Returning a decade later, Party Down’s bleak comedy feels almost better suited to our times

We’re all drowning in content—so it’s time to highlight the best. In her column, published every Friday, critic Clarisse Loughrey recommends a new show to watch. This week: the revival of cult catering comedy Party Down.

When you’re stuck in a rut, time starts to lose its meaning. That’s the raw and mildly horrifying truth that drives the revival of Starz’s Party Down, a sitcom about a bunch of LA types stuck in the catering business. It’s also the very thing that prevents this six-episode arc from feeling like yet another one of those exercises in cheap nostalgia. Because how can you mourn a reality that you haven’t exactly been able to escape?
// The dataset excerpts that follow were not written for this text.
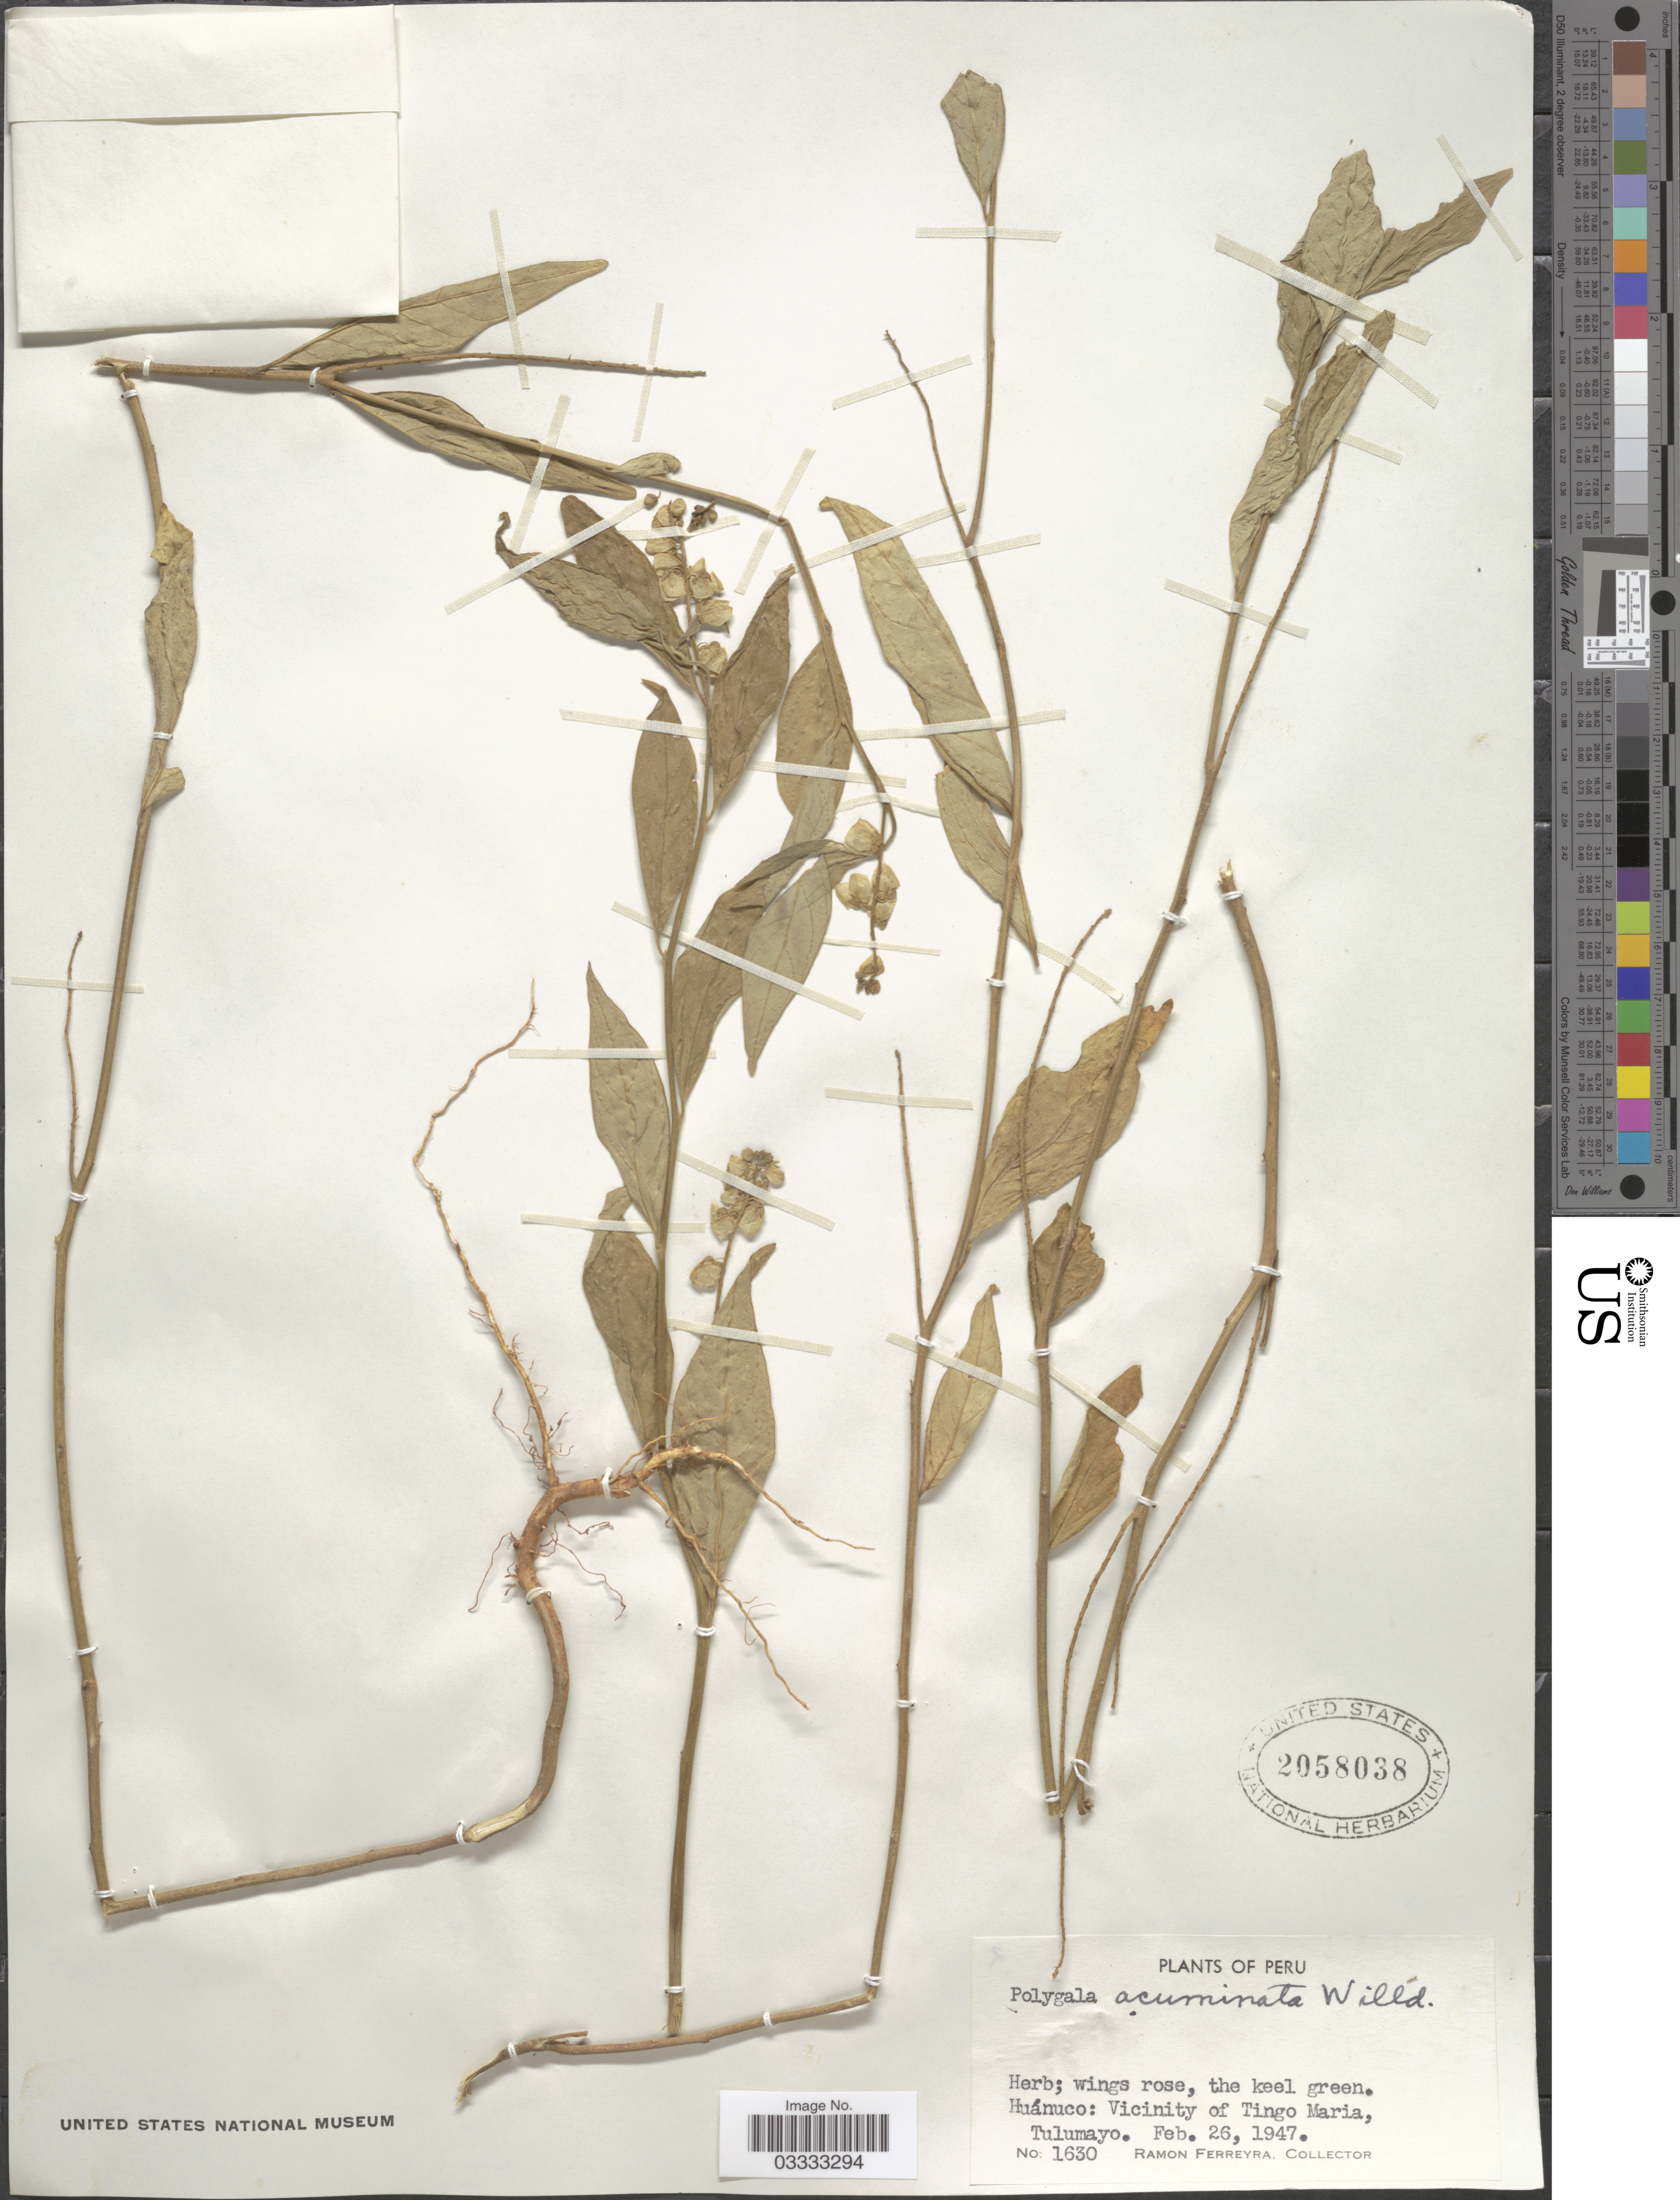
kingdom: Plantae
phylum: Tracheophyta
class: Magnoliopsida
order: Fabales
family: Polygalaceae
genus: Asemeia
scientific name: Asemeia acuminata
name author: (Willd.) J.F.B. Pastore & J.R. Abbott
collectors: R. A. Ferreyra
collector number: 1630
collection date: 1947-02-26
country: Peru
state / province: Huánuco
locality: Vicinity of Tingo Maria, Tulumayo.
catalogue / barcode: US 2058038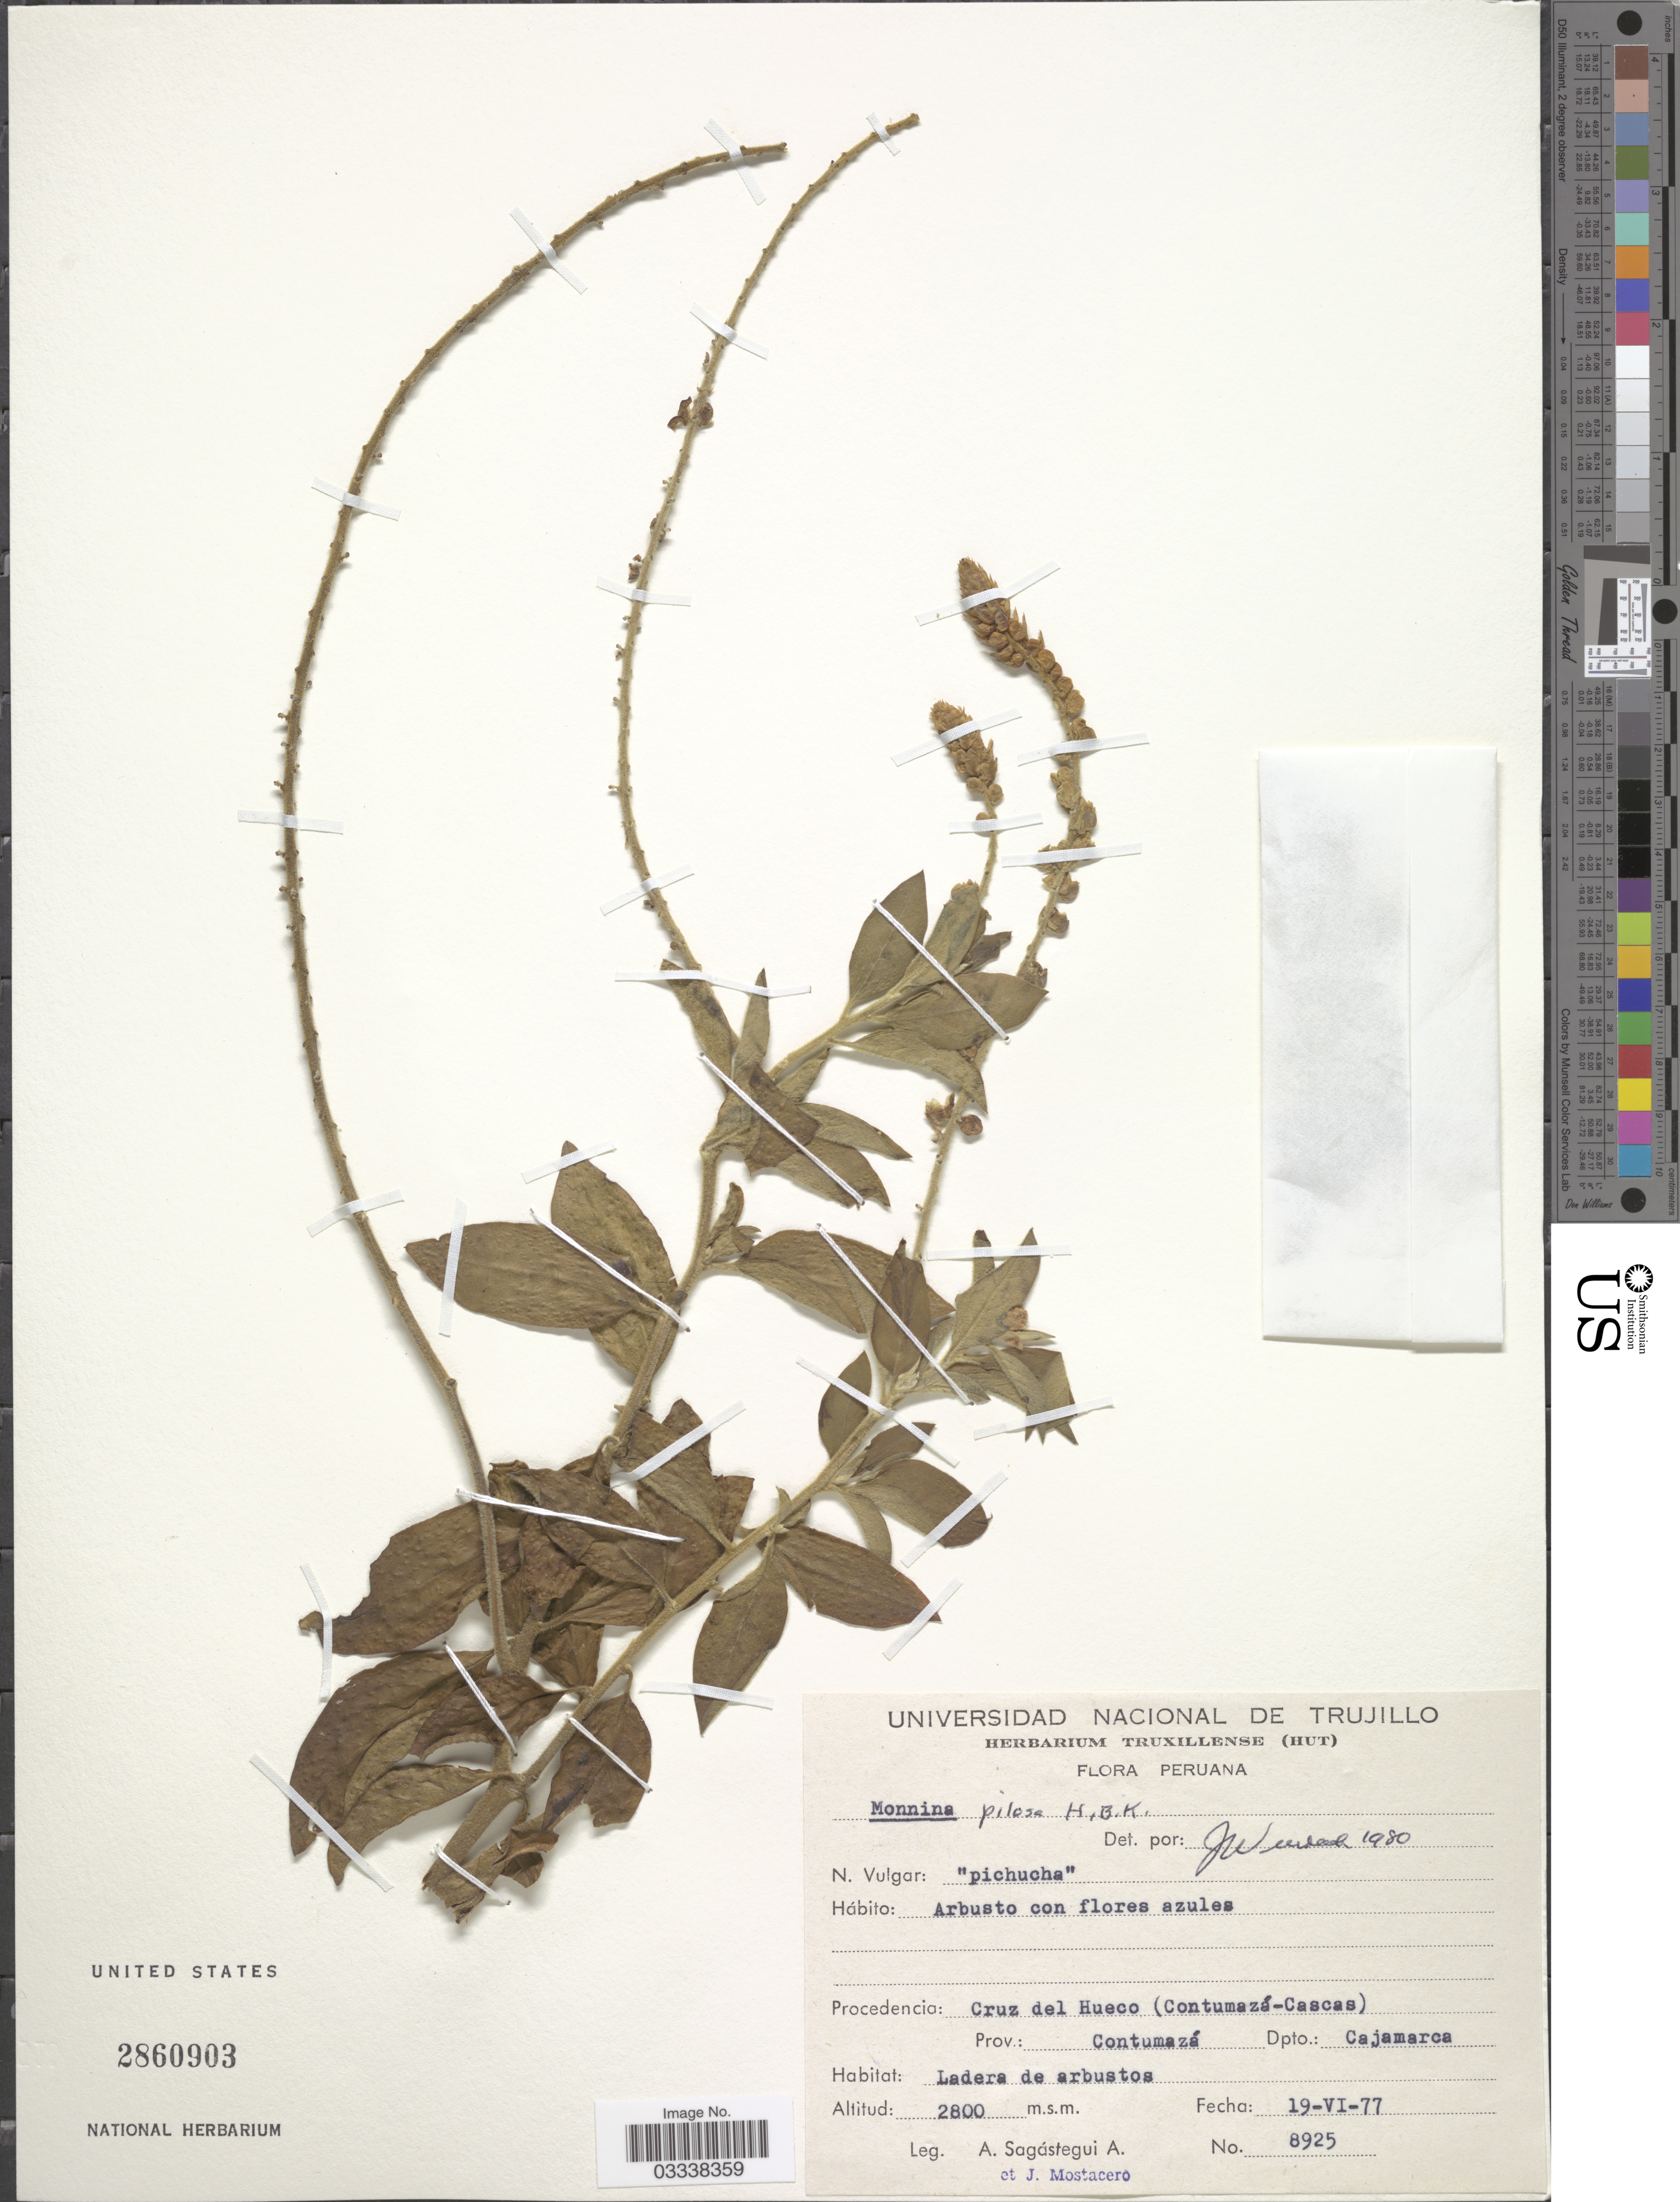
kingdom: Plantae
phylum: Tracheophyta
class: Magnoliopsida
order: Fabales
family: Polygalaceae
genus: Monnina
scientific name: Monnina pilosa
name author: Kunth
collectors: A. Sagástegui A. & J. Mostacero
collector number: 8925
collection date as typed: Transcribed d/m/y: 19/6/77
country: Peru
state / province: Cajamarca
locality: Cruz del Hueco (Contumazá-Cascas). Prov.: Contumazá, Dpto.: Cajamarca.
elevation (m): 2800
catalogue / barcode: US 2860903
More than a decade has passed since the series was rudely cancelled after two seasons. When we meet the gang again—actors Henry (Adam Scott) and Kyle (Ryan Hansen), writer Roman (Martin Starr), entrepreneur Ron (Ken Marino), wealthy widow Constance (Jane Lynch), and momager Lydia (Megan Mullally)—their circumstances aren’t all that much altered. The Party Down catering company still forces its employees to wear those hideous pink, satin bowties. But here’s the real kicker: Ron, at the end of episode one, cheerily declares: “This year, 2020, is gonna be the best year of my life.” Then the camera drifts casually up to a TV news report. You can guess what happens next.

If anything, the premise of Party Down—the bleak comedy of seeing the world move on without you—feels almost better suited to our times. So much has changed, even in the past couple of years, and yet these characters are still running full-speed into the same barriers like they’re a toddler who’s taken control of the PlayStation. Roman never learned to see women as more than sexual objects. Kyle never matured. Casey (Lizzy Caplan) is out of the picture—supposedly because of Caplan’s other commitments, though the fact critics were only given five of the six episodes makes me wonder whether a final reel cameo might be on the cards. But Henry, her former flame, finds himself drawn into the exact same game of will-they-won’t-they with a film producer (Jennifer Garner)—all desire and yearning, with no real commitment.

These old, stubborn personalities are forced to reroot themselves in a modern world, where the Party Down crew might be called upon to cater for an alt-right group who boast about the “open marketplace of ideas”, which really means inviting a tweed jacket-wearing Nazi (Nick Offerman) to get on stage and insist that Hitler “gets a bad rap”. Kyle, meanwhile, gets involved with a suspiciously Marvel-esque cinematic universe, which he attempts to intellectualise by arguing they’re really just “modern Greek myths”. He probably saw that on Twitter somewhere. There’s a streaming service named Smidgen that condenses all art into manageable chunks you can watch on your phone while sitting on the toilet.

Hollywood is just as callous now as it was ten years ago but, now that social media’s turned every human being into a brand, our characters are forced to contend with a wider set of fame-chasers. Chef Lucy (Zoë Chao) presents a plate of Camembert-filled cake pops as a “rumination on mortality”—then complains that “everyone’s stuck on this idea of food being good” as soon as people start gagging. Saxon (Tyrel Jackson Williams) is a more subtle, and realistic, vision of a TikTok influencer. It’s less about vanity (that’s too easy a target), and more about the sweaty desperation that comes from turning every experience into content.

The show’s tragic, Pagliacci vibe is no better encapsulated than in Marino’s moments of physical comedy. In one scene, he gets caught in a lie, and we get to watch his smile collapse in on itself as he realises, mid-sentence, that no one is buying the nonsense he’s spewing. In another, he’s trapped in deep denial about his own food poisoning. He walks right into a wall and then takes the long way down the floor. It’s so sublimely done that it feels instantly classic, like Buster Keaton for an age where you can show an adult man unleashing a waterfall of diarrhoea into a mop bucket. Party Down—there’s nothing funnier, in a sort of depressing way.